Data for this exercise Block Start
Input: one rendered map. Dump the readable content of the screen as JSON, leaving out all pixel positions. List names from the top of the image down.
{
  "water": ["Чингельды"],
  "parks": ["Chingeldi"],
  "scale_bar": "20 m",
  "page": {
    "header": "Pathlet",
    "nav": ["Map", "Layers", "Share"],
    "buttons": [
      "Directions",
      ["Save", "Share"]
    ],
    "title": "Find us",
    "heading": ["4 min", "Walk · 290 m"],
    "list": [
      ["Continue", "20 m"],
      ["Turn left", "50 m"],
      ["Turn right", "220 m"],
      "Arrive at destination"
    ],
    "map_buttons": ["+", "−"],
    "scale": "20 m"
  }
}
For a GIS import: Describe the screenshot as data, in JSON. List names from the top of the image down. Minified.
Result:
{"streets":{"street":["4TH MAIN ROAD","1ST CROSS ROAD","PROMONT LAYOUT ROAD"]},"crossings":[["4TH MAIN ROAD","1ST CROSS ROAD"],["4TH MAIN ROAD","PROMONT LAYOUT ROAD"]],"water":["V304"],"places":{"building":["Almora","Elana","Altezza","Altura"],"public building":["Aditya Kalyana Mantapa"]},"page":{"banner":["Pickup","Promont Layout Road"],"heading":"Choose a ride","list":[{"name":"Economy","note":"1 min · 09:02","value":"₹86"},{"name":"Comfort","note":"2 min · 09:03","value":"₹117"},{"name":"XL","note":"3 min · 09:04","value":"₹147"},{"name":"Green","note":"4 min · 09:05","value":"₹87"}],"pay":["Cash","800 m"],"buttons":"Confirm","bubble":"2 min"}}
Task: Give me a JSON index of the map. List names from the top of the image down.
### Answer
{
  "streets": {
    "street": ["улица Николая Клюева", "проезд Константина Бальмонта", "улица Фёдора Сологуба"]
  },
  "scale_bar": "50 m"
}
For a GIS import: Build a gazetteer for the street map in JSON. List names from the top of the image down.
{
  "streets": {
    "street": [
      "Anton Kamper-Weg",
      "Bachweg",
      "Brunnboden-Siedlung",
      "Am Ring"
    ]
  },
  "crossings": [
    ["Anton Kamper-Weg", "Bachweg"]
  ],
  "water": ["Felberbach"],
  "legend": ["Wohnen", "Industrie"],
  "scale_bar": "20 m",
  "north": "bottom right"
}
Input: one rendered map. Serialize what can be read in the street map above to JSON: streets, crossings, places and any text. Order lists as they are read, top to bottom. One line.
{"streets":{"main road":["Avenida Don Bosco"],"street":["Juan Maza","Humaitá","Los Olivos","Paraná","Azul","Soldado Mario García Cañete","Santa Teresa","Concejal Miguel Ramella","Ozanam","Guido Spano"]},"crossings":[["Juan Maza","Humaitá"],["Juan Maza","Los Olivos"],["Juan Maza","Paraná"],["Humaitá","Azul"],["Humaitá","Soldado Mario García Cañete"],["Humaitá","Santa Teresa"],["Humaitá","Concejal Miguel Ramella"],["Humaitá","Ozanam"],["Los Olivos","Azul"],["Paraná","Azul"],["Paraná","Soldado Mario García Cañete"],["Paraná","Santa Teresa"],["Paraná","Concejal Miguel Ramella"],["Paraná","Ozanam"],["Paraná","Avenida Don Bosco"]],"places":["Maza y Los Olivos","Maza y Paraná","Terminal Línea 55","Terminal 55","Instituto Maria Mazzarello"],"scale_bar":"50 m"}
Data for this exercise Block End
- _Aim of the exercise_
Output nothing but the lines from the one that contains "Input: one rendered map. Serialize" through the final line of the entries above, exactly as they appear.

- _Answer section_
Input: one rendered map. Serialize what can be read in the street map above to JSON: streets, crossings, places and any text. Order lists as they are read, top to bottom. One line.
{"streets":{"main road":["Avenida Don Bosco"],"street":["Juan Maza","Humaitá","Los Olivos","Paraná","Azul","Soldado Mario García Cañete","Santa Teresa","Concejal Miguel Ramella","Ozanam","Guido Spano"]},"crossings":[["Juan Maza","Humaitá"],["Juan Maza","Los Olivos"],["Juan Maza","Paraná"],["Humaitá","Azul"],["Humaitá","Soldado Mario García Cañete"],["Humaitá","Santa Teresa"],["Humaitá","Concejal Miguel Ramella"],["Humaitá","Ozanam"],["Los Olivos","Azul"],["Paraná","Azul"],["Paraná","Soldado Mario García Cañete"],["Paraná","Santa Teresa"],["Paraná","Concejal Miguel Ramella"],["Paraná","Ozanam"],["Paraná","Avenida Don Bosco"]],"places":["Maza y Los Olivos","Maza y Paraná","Terminal Línea 55","Terminal 55","Instituto Maria Mazzarello"],"scale_bar":"50 m"}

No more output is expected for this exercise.